Hello, I have a HP Photosmart M525 Camera, I have all the latest drivers for vista ( I have home premium). Well I hook it up and on the camera it says connecting... then comes up Device Not Detected. The computer doesnt do anything. :4-dontkno :upset: Any Suggestions?


----------



## Grimfantasy (Jan 10, 2008)

Maaaaaaaaaaaaaaaaaaaannn Need Help

Bump


----------



## yustr (Sep 27, 2004)

Sir Grim,

You need to give us more than 18 minutes to respond before bumping a thread...OK, lecture over.

Can you see it in Windows Explorer? In My Computer?

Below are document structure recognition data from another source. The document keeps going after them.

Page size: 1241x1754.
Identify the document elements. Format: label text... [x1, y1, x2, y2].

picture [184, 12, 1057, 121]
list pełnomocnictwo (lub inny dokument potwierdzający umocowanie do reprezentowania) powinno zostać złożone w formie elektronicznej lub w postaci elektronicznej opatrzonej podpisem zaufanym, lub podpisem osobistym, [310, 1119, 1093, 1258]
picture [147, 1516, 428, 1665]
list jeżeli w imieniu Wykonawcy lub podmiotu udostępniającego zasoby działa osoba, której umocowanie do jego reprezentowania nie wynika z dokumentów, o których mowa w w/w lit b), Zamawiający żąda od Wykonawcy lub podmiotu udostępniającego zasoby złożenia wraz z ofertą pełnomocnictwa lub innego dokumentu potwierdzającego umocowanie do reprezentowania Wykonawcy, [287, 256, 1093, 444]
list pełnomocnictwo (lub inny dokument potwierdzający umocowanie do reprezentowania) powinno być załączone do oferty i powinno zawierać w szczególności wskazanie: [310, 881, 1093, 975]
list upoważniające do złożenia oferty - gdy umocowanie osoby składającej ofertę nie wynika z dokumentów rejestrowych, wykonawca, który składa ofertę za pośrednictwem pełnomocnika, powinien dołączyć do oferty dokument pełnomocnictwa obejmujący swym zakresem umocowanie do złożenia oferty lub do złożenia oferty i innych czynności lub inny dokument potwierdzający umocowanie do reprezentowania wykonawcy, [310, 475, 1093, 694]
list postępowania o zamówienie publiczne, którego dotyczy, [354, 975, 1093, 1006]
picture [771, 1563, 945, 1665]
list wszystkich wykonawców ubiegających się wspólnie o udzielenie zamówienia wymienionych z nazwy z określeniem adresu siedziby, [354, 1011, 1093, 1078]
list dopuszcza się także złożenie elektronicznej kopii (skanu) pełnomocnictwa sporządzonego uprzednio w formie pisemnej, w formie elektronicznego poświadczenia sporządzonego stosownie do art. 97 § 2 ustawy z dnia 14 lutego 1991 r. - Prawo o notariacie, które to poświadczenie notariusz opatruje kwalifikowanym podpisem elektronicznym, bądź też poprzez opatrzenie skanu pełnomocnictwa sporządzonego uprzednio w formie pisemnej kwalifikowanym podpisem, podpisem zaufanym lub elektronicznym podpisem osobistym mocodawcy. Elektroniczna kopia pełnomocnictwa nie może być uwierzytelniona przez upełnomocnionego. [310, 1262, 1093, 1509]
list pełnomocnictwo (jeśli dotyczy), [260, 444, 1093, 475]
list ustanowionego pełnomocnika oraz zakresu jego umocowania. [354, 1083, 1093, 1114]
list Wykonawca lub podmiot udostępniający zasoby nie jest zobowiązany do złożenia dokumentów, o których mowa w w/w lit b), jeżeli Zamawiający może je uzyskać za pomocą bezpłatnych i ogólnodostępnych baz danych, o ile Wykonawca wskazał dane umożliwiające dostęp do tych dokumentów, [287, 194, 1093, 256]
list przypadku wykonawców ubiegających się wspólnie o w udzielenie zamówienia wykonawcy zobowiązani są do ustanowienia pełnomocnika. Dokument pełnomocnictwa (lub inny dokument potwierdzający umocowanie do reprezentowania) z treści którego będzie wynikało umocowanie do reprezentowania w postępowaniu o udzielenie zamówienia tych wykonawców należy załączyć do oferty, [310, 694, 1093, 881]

When you say you have all the latest drivers for Vista - does that mean you went to the HP site and downloaded any updated drivers or did you just load the CD that came with the camera?


----------



## efalants (Nov 20, 2008)

Hi ... I am having the same problem ... my camera keeps saying "device not responding" and it does not show up anywhere on my computer. I have connected it to my computer in the past the exact same way (with the USB cable) and I never had a problem before. All of a sudden, this error message is coming up on my camera. I have 'reset' the camera (taken the batteries and memory card out), put them back in and still get the same message. I have also tried resetting the camera to 'disk drive' as well as 'camera' but nothing works. The software is installed on my computer (I can access previous pictures I have downloaded to my computer in the past), but am unable to connect to my computer now. Any suggestions ??? :4-dontkno Please help !!! Thanks. R-


----------